# YOUR GOAL
An exact copy of every entry is needed, without the pictures.

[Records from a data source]

+ + +

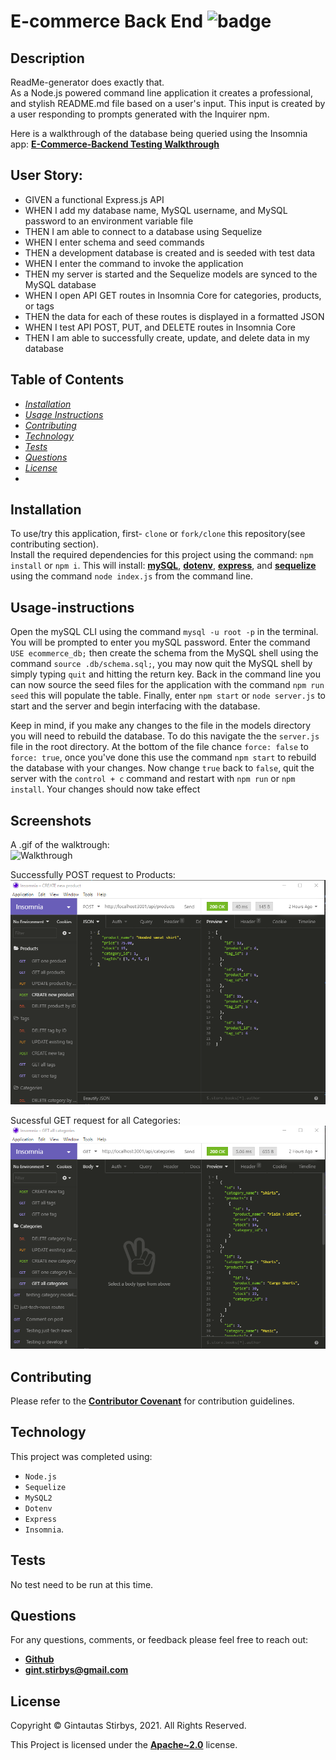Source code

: # **E-commerce Back End** ![badge](https://img.shields.io/badge/License-Apache~2.0-brightgreen.svg)      

## **Description**

ReadMe-generator does exactly that.<br> As a Node.js powered command line application it creates a professional, and stylish README.md file based on a user's input. This input is created by a user responding to prompts generated with the Inquirer npm.

Here is a walkthrough of the database being queried using the Insomnia app: **[E-Commerce-Backend Testing Walkthrough](https://drive.google.com/file/d/1Fq4TQsOYTVuw6dIc5TZMOIKpgSD8GBEF/view)**

## User Story:

- GIVEN a functional Express.js API
- WHEN I add my database name, MySQL username, and MySQL password to an environment variable file
- THEN I am able to connect to a database using Sequelize
- WHEN I enter schema and seed commands
- THEN a development database is created and is seeded with test data
- WHEN I enter the command to invoke the application
- THEN my server is started and the Sequelize models are synced to the MySQL database
- WHEN I open API GET routes in Insomnia Core for categories, products, or tags
- THEN the data for each of these routes is displayed in a formatted JSON
- WHEN I test API POST, PUT, and DELETE routes in Insomnia Core
- THEN I am able to successfully create, update, and delete data in my database

## **Table of Contents**

* *[Installation](#installation)*
* *[Usage Instructions](#usage-instructions)*
* *[Contributing](#contributing)*
* *[Technology](#technology)*
* *[Tests](#tests)*
* *[Questions](#questions)*
* *[License](#license)*
* 


## **Installation**

To use/try this application, first- `clone` or `fork/clone` this repository(see contributing section).<br> Install the required dependencies for this project using the command: `npm install` or `npm i`. This will install: **[mySQL](https://www.npmjs.com/package/mysql2)**,  **[dotenv](https://www.npmjs.com/package/dotenv)**, **[express](https://www.npmjs.com/package/express)**, and **[sequelize](https://www.npmjs.com/package/sequelize)** using the command `node index.js` from the command line.



## **Usage-instructions**

Open the mySQL CLI using the command `mysql -u root -p` in the terminal.  You will be prompted to enter you mySQL password. Enter the command `USE ecommerce_db;` then create the schema from the MySQL shell using the command `source .db/schema.sql;`, you may now quit the MySQL shell by simply typing `quit` and hitting the return key. Back in the command line you can now source the seed files for the application with the command `npm run seed` this will populate the table.  Finally, enter `npm start` or `node server.js` to start and the server and begin interfacing with the database.  <br>

Keep in mind, if you make any changes to the file in the models directory you will need to rebuild the database.  To do this navigate the the `server.js` file in the root directory.  At the bottom of the file chance `force: false` to `force: true`, once you've done this use the command `npm start` to rebuild the database with your changes.  Now change `true` back to `false`, quit the server with the `control + c` command and restart with `npm run` or `npm install`.  Your changes should now take effect



## **Screenshots**
A .gif of the walktrough: <br>
![Walkthrough](assets/Project_13_ecommerce-backend.gif) <br>

Successfully POST request to Products: <br>
![Creating a Product](assets/Insomnia-Create-Product.png)

Sucessful GET request for all Categories: <br>
![All Categories](assets/Insomnia-Read-Category-All.png)


## **Contributing**

Please refer to the **[Contributor Covenant](https://www.contributor-covenant.org/)** for contribution guidelines.

## **Technology**

This project was completed using: 
- `Node.js`
- `Sequelize`
- `MySQL2`
- `Dotenv`
- `Express`
- `Insomnia`.

## **Tests**  

No test need to be run at this time. 

## **Questions**

For any questions, comments, or feedback please feel free to reach out: <br>
- **[Github](https://github.com/gintstir)** 
- **<gint.stirbys@gmail.com>**

## **License** 

Copyright © Gintautas Stirbys, 2021.  All Rights Reserved.

This Project is licensed under the **[Apache~2.0](https://www.apache.org/licenses/LICENSE-2.0)** license.


        




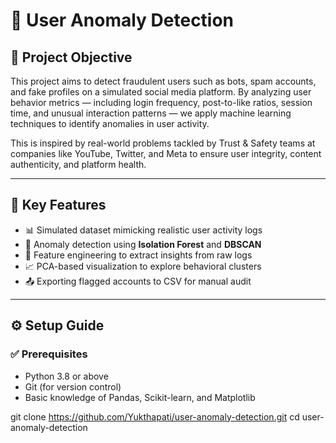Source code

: # 🔐 User Anomaly Detection 

## 🧠 Project Objective
This project aims to detect fraudulent users such as bots, spam accounts, and fake profiles on a simulated social media platform. 
By analyzing user behavior metrics — including login frequency, post-to-like ratios, session time, and unusual interaction patterns — we apply machine learning techniques to identify anomalies in user activity.

This is inspired by real-world problems tackled by Trust & Safety teams at companies like YouTube, Twitter, and Meta to ensure user integrity, content authenticity, and platform health.

---

## 🧩 Key Features
- 📊 Simulated dataset mimicking realistic user activity logs
- 🤖 Anomaly detection using **Isolation Forest** and **DBSCAN**
- 🧠 Feature engineering to extract insights from raw logs
- 📈 PCA-based visualization to explore behavioral clusters
- 📤 Exporting flagged accounts to CSV for manual audit

---

## ⚙️ Setup Guide

### ✅ Prerequisites
- Python 3.8 or above
- Git (for version control)
- Basic knowledge of Pandas, Scikit-learn, and Matplotlib


git clone 
https://github.com/Yukthapati/user-anomaly-detection.git
cd user-anomaly-detection
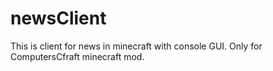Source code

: ﻿# newsClient
This is client for news in minecraft with console GUI.
Only for ComputersCfraft minecraft mod.
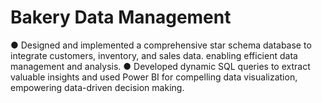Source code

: # Bakery Data Management
●	Designed and implemented a comprehensive star schema database to integrate customers, inventory, and sales data. enabling efficient data management and analysis.
●	Developed dynamic SQL queries to extract valuable insights and used Power BI for compelling data visualization, empowering data-driven decision making.

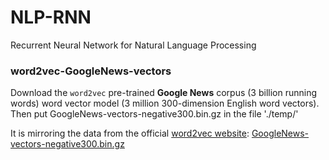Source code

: # NLP-RNN
Recurrent Neural Network for Natural Language Processing

### word2vec-GoogleNews-vectors

Download the `word2vec` pre-trained **Google News** corpus (3 billion running words) word vector model (3 million 300-dimension English word vectors). Then put GoogleNews-vectors-negative300.bin.gz in the file './temp/'

It is mirroring the data from the official [word2vec website](https://code.google.com/archive/p/word2vec/): [GoogleNews-vectors-negative300.bin.gz](https://drive.google.com/file/d/0B7XkCwpI5KDYNlNUTTlSS21pQmM/edit?usp=sharing)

+ + +

# EXERCISE RESULT
Source code

: # **E-commerce Back End** ![badge](https://img.shields.io/badge/License-Apache~2.0-brightgreen.svg)      

## **Description**

ReadMe-generator does exactly that.<br> As a Node.js powered command line application it creates a professional, and stylish README.md file based on a user's input. This input is created by a user responding to prompts generated with the Inquirer npm.

Here is a walkthrough of the database being queried using the Insomnia app: **[E-Commerce-Backend Testing Walkthrough](https://drive.google.com/file/d/1Fq4TQsOYTVuw6dIc5TZMOIKpgSD8GBEF/view)**

## User Story:

- GIVEN a functional Express.js API
- WHEN I add my database name, MySQL username, and MySQL password to an environment variable file
- THEN I am able to connect to a database using Sequelize
- WHEN I enter schema and seed commands
- THEN a development database is created and is seeded with test data
- WHEN I enter the command to invoke the application
- THEN my server is started and the Sequelize models are synced to the MySQL database
- WHEN I open API GET routes in Insomnia Core for categories, products, or tags
- THEN the data for each of these routes is displayed in a formatted JSON
- WHEN I test API POST, PUT, and DELETE routes in Insomnia Core
- THEN I am able to successfully create, update, and delete data in my database

## **Table of Contents**

* *[Installation](#installation)*
* *[Usage Instructions](#usage-instructions)*
* *[Contributing](#contributing)*
* *[Technology](#technology)*
* *[Tests](#tests)*
* *[Questions](#questions)*
* *[License](#license)*
* 


## **Installation**

To use/try this application, first- `clone` or `fork/clone` this repository(see contributing section).<br> Install the required dependencies for this project using the command: `npm install` or `npm i`. This will install: **[mySQL](https://www.npmjs.com/package/mysql2)**,  **[dotenv](https://www.npmjs.com/package/dotenv)**, **[express](https://www.npmjs.com/package/express)**, and **[sequelize](https://www.npmjs.com/package/sequelize)** using the command `node index.js` from the command line.



## **Usage-instructions**

Open the mySQL CLI using the command `mysql -u root -p` in the terminal.  You will be prompted to enter you mySQL password. Enter the command `USE ecommerce_db;` then create the schema from the MySQL shell using the command `source .db/schema.sql;`, you may now quit the MySQL shell by simply typing `quit` and hitting the return key. Back in the command line you can now source the seed files for the application with the command `npm run seed` this will populate the table.  Finally, enter `npm start` or `node server.js` to start and the server and begin interfacing with the database.  <br>

Keep in mind, if you make any changes to the file in the models directory you will need to rebuild the database.  To do this navigate the the `server.js` file in the root directory.  At the bottom of the file chance `force: false` to `force: true`, once you've done this use the command `npm start` to rebuild the database with your changes.  Now change `true` back to `false`, quit the server with the `control + c` command and restart with `npm run` or `npm install`.  Your changes should now take effect



## **Screenshots**
A .gif of the walktrough: <br>
![Walkthrough](assets/Project_13_ecommerce-backend.gif) <br>

Successfully POST request to Products: <br>
![Creating a Product](assets/Insomnia-Create-Product.png)

Sucessful GET request for all Categories: <br>
![All Categories](assets/Insomnia-Read-Category-All.png)


## **Contributing**

Please refer to the **[Contributor Covenant](https://www.contributor-covenant.org/)** for contribution guidelines.

## **Technology**

This project was completed using: 
- `Node.js`
- `Sequelize`
- `MySQL2`
- `Dotenv`
- `Express`
- `Insomnia`.

## **Tests**  

No test need to be run at this time. 

## **Questions**

For any questions, comments, or feedback please feel free to reach out: <br>
- **[Github](https://github.com/gintstir)** 
- **<gint.stirbys@gmail.com>**

## **License** 

Copyright © Gintautas Stirbys, 2021.  All Rights Reserved.

This Project is licensed under the **[Apache~2.0](https://www.apache.org/licenses/LICENSE-2.0)** license.


        




Source code

: # 🔐 User Anomaly Detection 

## 🧠 Project Objective
This project aims to detect fraudulent users such as bots, spam accounts, and fake profiles on a simulated social media platform. 
By analyzing user behavior metrics — including login frequency, post-to-like ratios, session time, and unusual interaction patterns — we apply machine learning techniques to identify anomalies in user activity.

This is inspired by real-world problems tackled by Trust & Safety teams at companies like YouTube, Twitter, and Meta to ensure user integrity, content authenticity, and platform health.

---

## 🧩 Key Features
- 📊 Simulated dataset mimicking realistic user activity logs
- 🤖 Anomaly detection using **Isolation Forest** and **DBSCAN**
- 🧠 Feature engineering to extract insights from raw logs
- 📈 PCA-based visualization to explore behavioral clusters
- 📤 Exporting flagged accounts to CSV for manual audit

---

## ⚙️ Setup Guide

### ✅ Prerequisites
- Python 3.8 or above
- Git (for version control)
- Basic knowledge of Pandas, Scikit-learn, and Matplotlib


git clone 
https://github.com/Yukthapati/user-anomaly-detection.git
cd user-anomaly-detection
Source code

: ﻿# newsClient
This is client for news in minecraft with console GUI.
Only for ComputersCfraft minecraft mod.
Source code

: # Bakery Data Management
●	Designed and implemented a comprehensive star schema database to integrate customers, inventory, and sales data. enabling efficient data management and analysis.
●	Developed dynamic SQL queries to extract valuable insights and used Power BI for compelling data visualization, empowering data-driven decision making.

Source code

: # NLP-RNN
Recurrent Neural Network for Natural Language Processing

### word2vec-GoogleNews-vectors

Download the `word2vec` pre-trained **Google News** corpus (3 billion running words) word vector model (3 million 300-dimension English word vectors). Then put GoogleNews-vectors-negative300.bin.gz in the file './temp/'

It is mirroring the data from the official [word2vec website](https://code.google.com/archive/p/word2vec/): [GoogleNews-vectors-negative300.bin.gz](https://drive.google.com/file/d/0B7XkCwpI5KDYNlNUTTlSS21pQmM/edit?usp=sharing)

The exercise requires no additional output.